**Task statement**. Using the records that follow, count the lines containing the word "problemen" and give that number only.

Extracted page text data
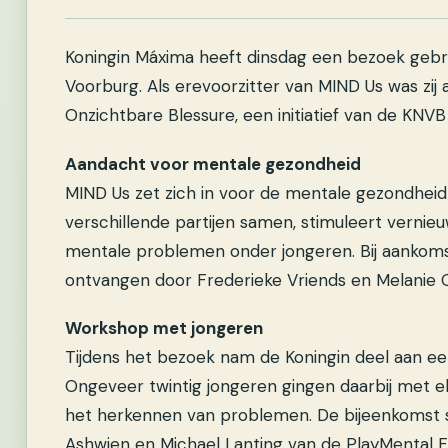
Koningin Máxima heeft dinsdag een bezoek gebr
Voorburg. Als erevoorzitter van MIND Us was zi
Onzichtbare Blessure, een initiatief van de KNVB 
Aandacht voor mentale gezondheid
MIND Us zet zich in voor de mentale gezondheid
verschillende partijen samen, stimuleert vernie
mentale problemen onder jongeren. Bij aankom
ontvangen door Frederieke Vriends en Melanie 
Workshop met jongeren
Tijdens het bezoek nam de Koningin deel aan e
Ongeveer twintig jongeren gingen daarbij met e
het herkennen van problemen. De bijeenkomst st
Ashwien en Michael Lanting van de PlayMental F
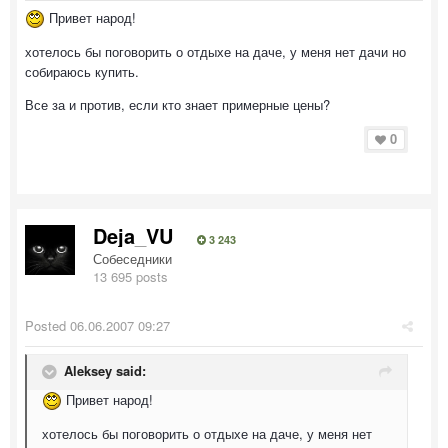
Привет народ!
хотелось бы поговорить о отдыхе на даче, у меня нет дачи но
собираюсь купить.
Все за и против, если кто знает примерные цены?
0
Deja_VU
3 243
Собеседники
13 695 posts
Posted
06.06.2007 09:27
Aleksey said:
Привет народ!
хотелось бы поговорить о отдыхе на даче, у меня нет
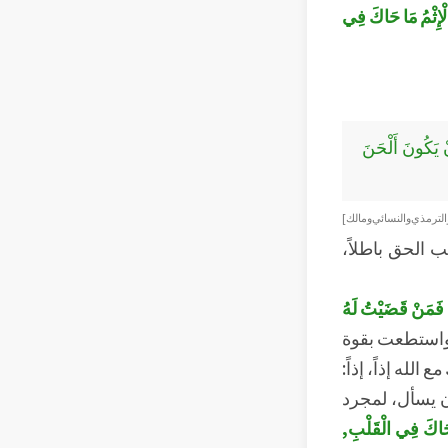
الْإِثْمُ مَا حَاكَ فِي
نْ يَكُونَ أَلْحَنَ
الترمذي والنسائي ومالك ]
 الحق باطلاً،
ُ، فَمَنْ قَضَيْتُ لَهُ
، واستطعت بقوة
لله إذاً، إذاً:
ن يسأل، لمجرد
َا حَاكَ فِي الْقَلْبِ,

**Written reply**. 2